1. Met de uitspraak van 20 juli 2020 is ten onrechte geen beslissing gegeven over de overschrijding van de redelijke termijn als bedoeld in artikel 6, eerste lid, van het Europees Verdrag tot bescherming van de rechten van de mens en de fundamentele vrijheden.
2. De Raad wijzigt zijn uitspraak van 20 juli 2020 als volgt.
Aan het onderdeel PROCESVERLOOP wordt toegevoegd:
De Raad heeft de Staat als partij aangemerkt.
Aan het onderdeel OVERWEGINGEN wordt toegevoegd:
4.9.
De procedure heeft vanaf de ontvangst van het bezwaarschrift van appellant door het Uwv tot aan de datum van deze uitspraak meer dan vier jaar geduurd. De redelijke termijn als bedoeld in artikel 6, eerste lid, van het Europees Verdrag tot bescherming van de rechten van de mens en de fundamentele vrijheden is met zes maanden en een dag overschreden. De overschrijding is volledig aan de rechter toe te rekenen.
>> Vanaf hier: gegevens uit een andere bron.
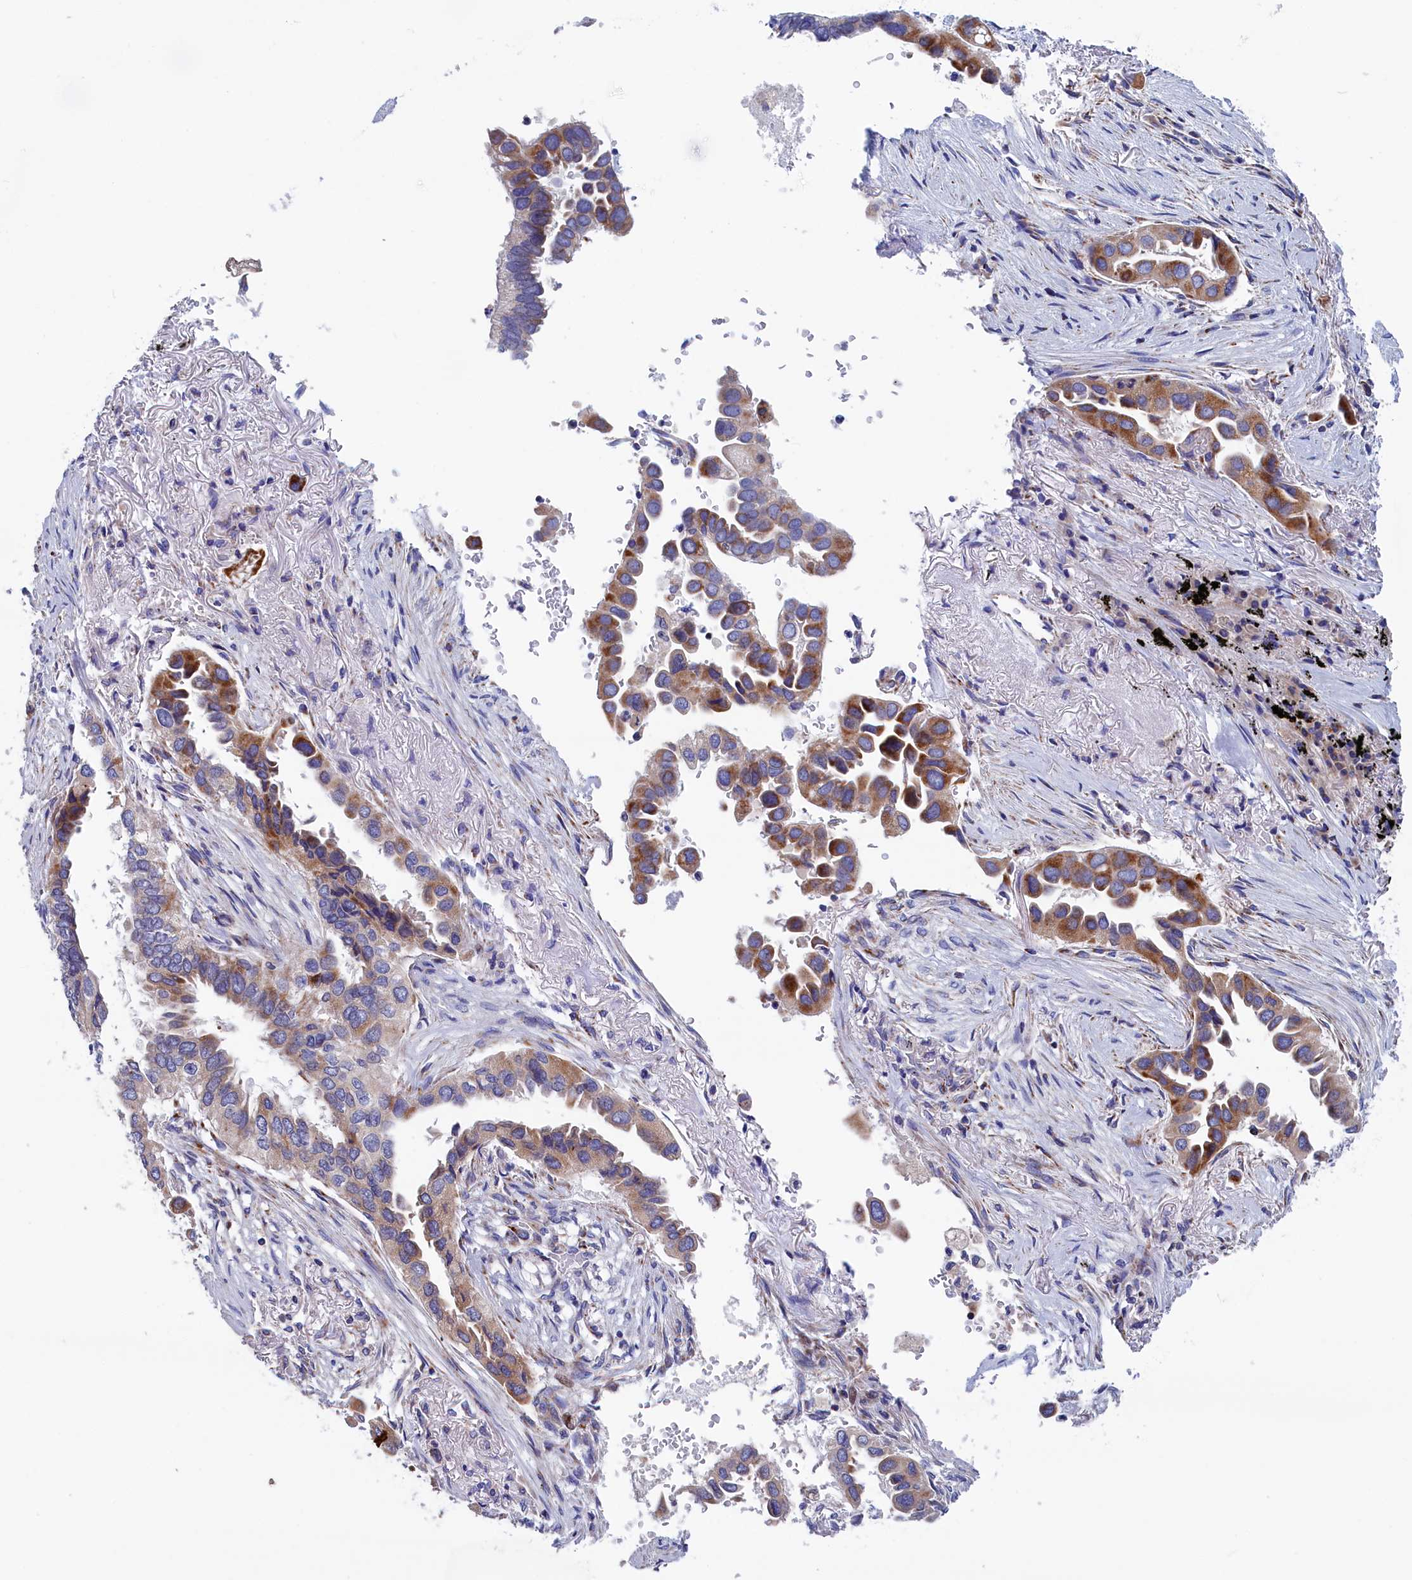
{"staining": {"intensity": "moderate", "quantity": "25%-75%", "location": "cytoplasmic/membranous"}, "tissue": "lung cancer", "cell_type": "Tumor cells", "image_type": "cancer", "snomed": [{"axis": "morphology", "description": "Adenocarcinoma, NOS"}, {"axis": "topography", "description": "Lung"}], "caption": "This histopathology image shows IHC staining of human lung cancer (adenocarcinoma), with medium moderate cytoplasmic/membranous staining in approximately 25%-75% of tumor cells.", "gene": "WDR83", "patient": {"sex": "female", "age": 76}}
Aan appellant komt een schadevergoeding toe van € 1.000,- ten laste van de Staat.
6. Er wordt aanleiding gezien de Staat te veroordelen in de kosten die appellante in verband met het verzoek om schadevergoeding wegens overschrijding van de redelijke termijn heeft moeten maken, tot een totaal bedrag van € 262,50 (verzoekschrift schadevergoeding wegens overschrijding van de redelijke termijn, wegingsfactor 0,5).
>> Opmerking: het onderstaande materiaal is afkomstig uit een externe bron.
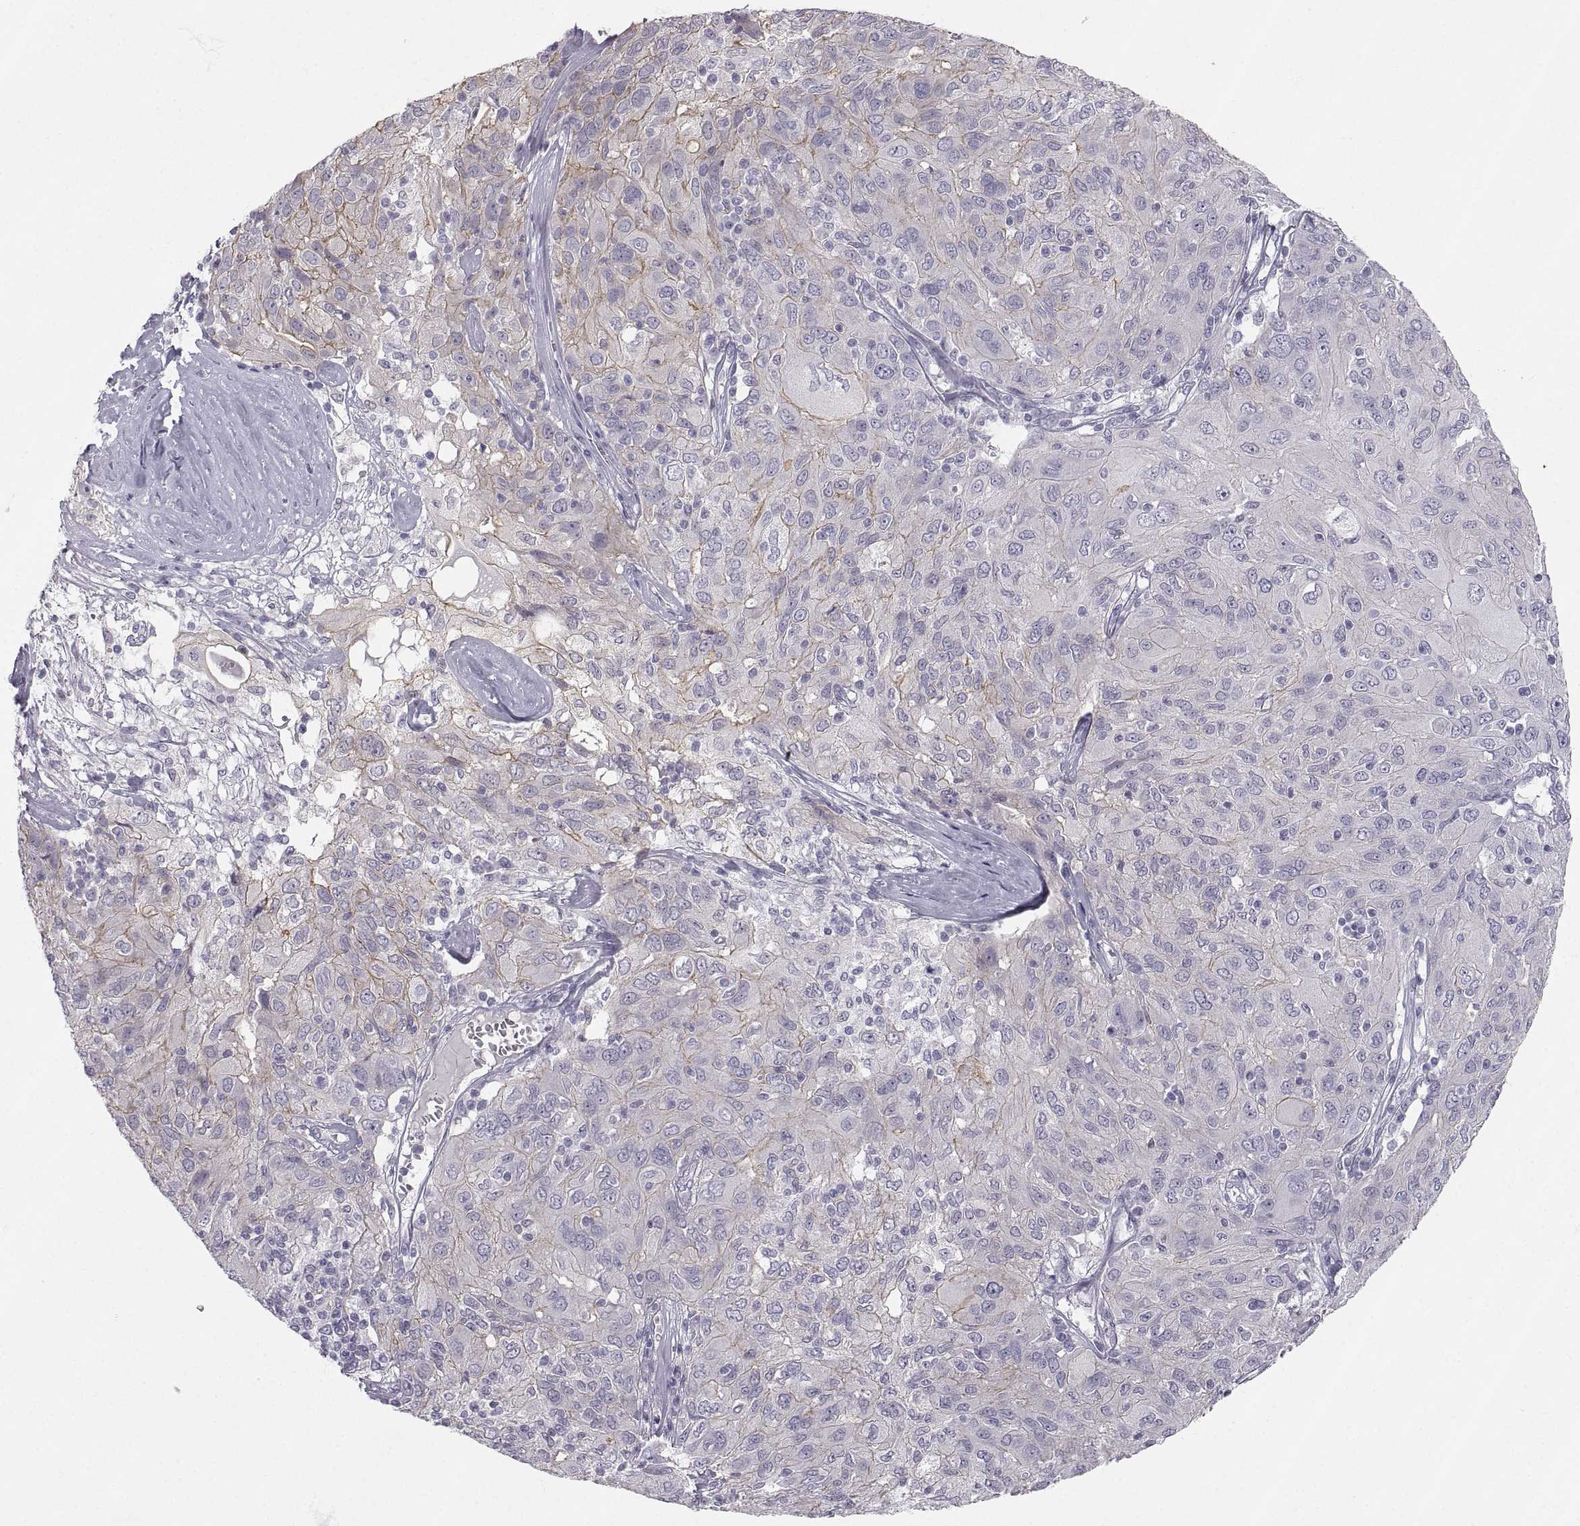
{"staining": {"intensity": "weak", "quantity": "<25%", "location": "cytoplasmic/membranous"}, "tissue": "ovarian cancer", "cell_type": "Tumor cells", "image_type": "cancer", "snomed": [{"axis": "morphology", "description": "Carcinoma, endometroid"}, {"axis": "topography", "description": "Ovary"}], "caption": "Immunohistochemistry (IHC) of human ovarian cancer exhibits no staining in tumor cells. (DAB IHC, high magnification).", "gene": "ZNF185", "patient": {"sex": "female", "age": 50}}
In het onderdeel BESLISSING wordt “wijst het verzoek om veroordeling tot vergoeding van schade af” vervangen door:
- wijst het verzoek om veroordeling van het Uwv tot vergoeding van schade af.
Aan het onderdeel BESLISSING wordt toegevoegd:
- veroordeelt de Staat der Nederlanden (minister van Justitie en Veiligheid) tot betaling aan appellant van een vergoeding van schade tot een bedrag van € 1000,-;
- veroordeelt de Staat der Nederlanden (minister van Justitie en Veiligheid) in de proceskosten van appellant tot een bedrag van € 262,50.
Aan deze uitspraak tot rectificatie is een gerectificeerd exemplaar van de oorspronkelijke uitspraak gehecht. De gerectificeerde uitspraak zal worden gepubliceerd op rechtspraak.nl.

BESLISSING

De Centrale Raad van Beroep rectificeert zijn uitspraak van 20 juli 2020 als in de overwegingen is weergegeven.
Deze uitspraak is gedaan door A.T. de Kwaasteniet, in tegenwoordigheid van R.L. Rijnen als griffier. De beslissing is uitgesproken in het openbaar op 14 oktober 2020.